Levantei-me e me dirigi a pia, onde lavei meu rosto e arrumei meu cabelo. Respirei
fundo e sai para o corredor em direção ao necrotério do hospital. Eu sabia que
precisava tomar todas as providências, mas eu precisava vê-lo, para que tudo
aquilo talvez fizesse algum sentido e eu parasse de esperar a cada minuto que
ele aparecesse dizendo que era uma pegadinha de muito mau gosto, que ele na
verdade estava ótimo e que o emprego que ele havia escolhido porque desejava
proteger as pessoas, não o tinha matado.
Na
verdade eu realmente não queria ir vê-lo imóvel e frio, seu corpo gelado e sem
vida. Eu gostaria de levar a minha última lembrança dele para sempre. Seu
sorriso doce dizendo que iria voltar para mim, o beijo com gosto de café, as
mãos quentes em meu rosto. As crianças correndo à sua volta disputando atenção.
Mas
agora, meus filhos não terão mais um pai. O crime havia lhes tirado isso. “Ah, nossa vida não vale nada, somos
totalmente descartáveis...”.
No
necrotério uma senhora de jaleco branco estava sentada em uma escrivaninha
digitando em um computador.
-
Gostaria de ver meu marido, ele... Ele se chama Fábio Oliveira.
Ela
levantou os olhos do monitor e com um olhar compadecido me disse que sentia
muito e pediu para que eu a seguisse. O corpo estava coberto com um pano
branco.

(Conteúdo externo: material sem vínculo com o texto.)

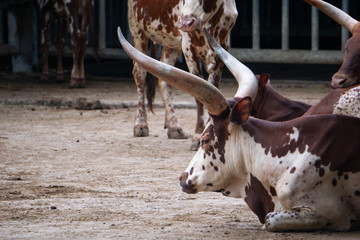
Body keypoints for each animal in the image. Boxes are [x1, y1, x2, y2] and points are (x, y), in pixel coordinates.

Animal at [128, 0, 238, 150]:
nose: (185, 23)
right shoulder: (188, 47)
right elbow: (200, 94)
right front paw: (198, 136)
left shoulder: (222, 45)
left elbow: (212, 89)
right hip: (137, 29)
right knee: (140, 74)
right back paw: (140, 125)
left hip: (170, 43)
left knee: (164, 76)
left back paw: (174, 127)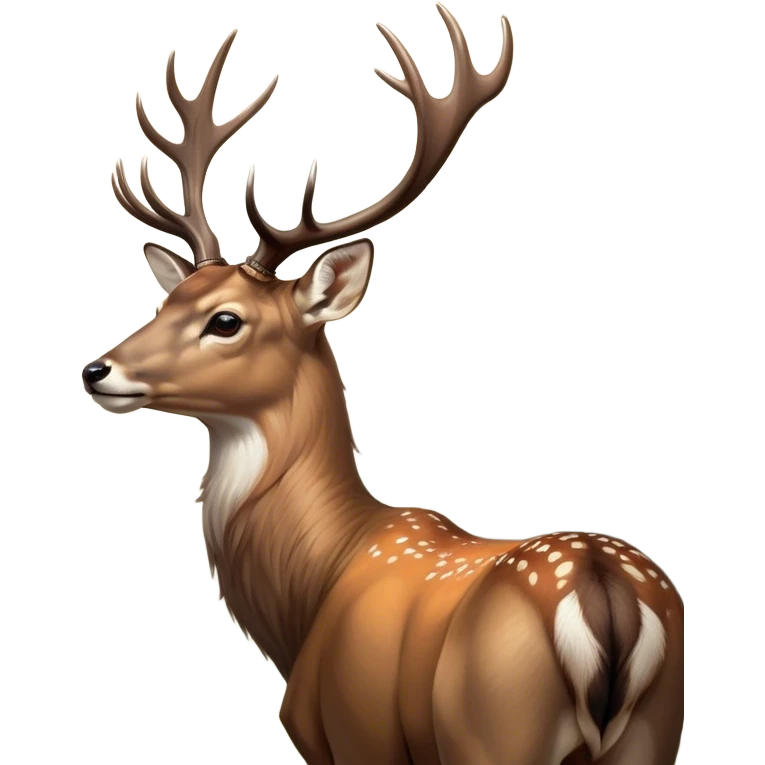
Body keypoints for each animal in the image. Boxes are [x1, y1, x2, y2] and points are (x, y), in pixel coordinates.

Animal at [81, 7, 684, 765]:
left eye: (226, 320)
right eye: (167, 300)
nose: (97, 369)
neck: (309, 595)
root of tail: (606, 595)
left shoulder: (354, 728)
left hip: (491, 725)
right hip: (653, 730)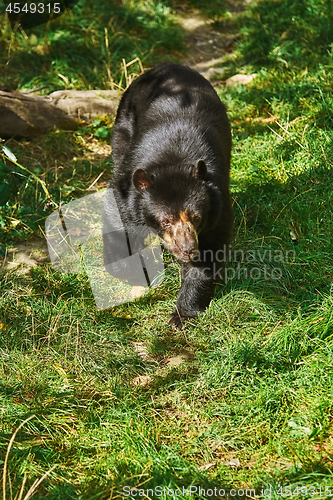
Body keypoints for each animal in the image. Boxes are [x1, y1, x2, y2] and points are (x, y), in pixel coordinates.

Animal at [103, 62, 231, 328]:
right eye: (165, 221)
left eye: (196, 217)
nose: (188, 248)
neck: (173, 161)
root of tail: (168, 65)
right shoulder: (127, 191)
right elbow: (118, 221)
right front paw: (137, 272)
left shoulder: (217, 206)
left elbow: (209, 253)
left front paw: (181, 315)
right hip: (123, 127)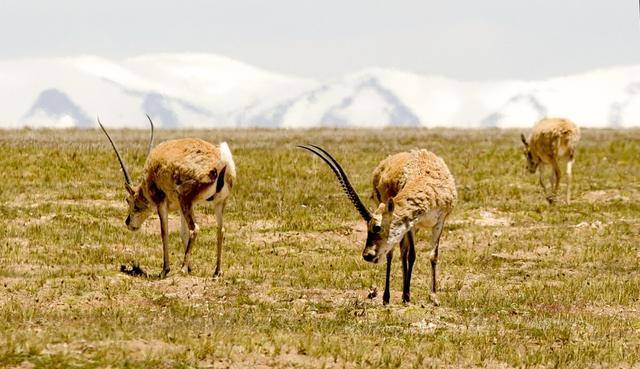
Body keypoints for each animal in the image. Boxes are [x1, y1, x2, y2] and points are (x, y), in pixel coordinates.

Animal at [96, 116, 234, 278]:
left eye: (130, 201)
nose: (128, 223)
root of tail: (221, 163)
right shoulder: (184, 207)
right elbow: (182, 233)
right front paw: (190, 268)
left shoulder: (162, 203)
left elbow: (164, 231)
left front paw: (165, 269)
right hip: (217, 203)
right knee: (220, 229)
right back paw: (217, 271)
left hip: (184, 198)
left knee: (195, 228)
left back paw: (181, 268)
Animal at [298, 144, 458, 304]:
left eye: (377, 227)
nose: (367, 255)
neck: (423, 175)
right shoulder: (411, 226)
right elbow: (412, 255)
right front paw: (407, 296)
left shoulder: (439, 222)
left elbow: (433, 256)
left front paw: (434, 296)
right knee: (393, 254)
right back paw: (387, 297)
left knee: (402, 251)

Minhas mãos tremiam e eu pedi para ficar a sós com ele.
Fechei
os olhos, respirei fundo e puxei para baixo sua mortalha.
“Não, não, não, não...!”
Minhas
pernas falharam e fui ao chão, eu não conseguia chorar, as lágrimas tinham
secado e um soluço rouco e doloroso vazava de meus lábios incessantemente,
quebrando como ondas nas rochas, eles quebravam meu peito em pedaços pequenos e
ensanguentados. Mas forcei-me a levantar e encará-lo de frente, como fiz em
nosso primeiro encontro, eu devia isso a ele, já que não havia nada que eu
pudesse fazer para trazê-lo de volta e nem para retornar todo o amor e
felicidade que ele me proporcionou. Isso era tudo o que eu podia fazer.
Sua
face estática e pálida, parecia estar dormindo, mas jamais abriria os olhos
novamente. Aquela era somente a casca do homem que eu amava. Acariciei sua face
lentamente e beijei-lhe os lábios, afagando seus cabelos e lhe dizendo
repetidamente que o amava e que cuidaria de nossos filhos, ele poderia
descansar em paz afinal. Pedi também que tivesse paciência, pois talvez eu
demorasse a me juntar a ele, nossos filhos precisavam de mim.
Apertei-lhe
a mão uma última vez e virei às costas para o meu grande amor.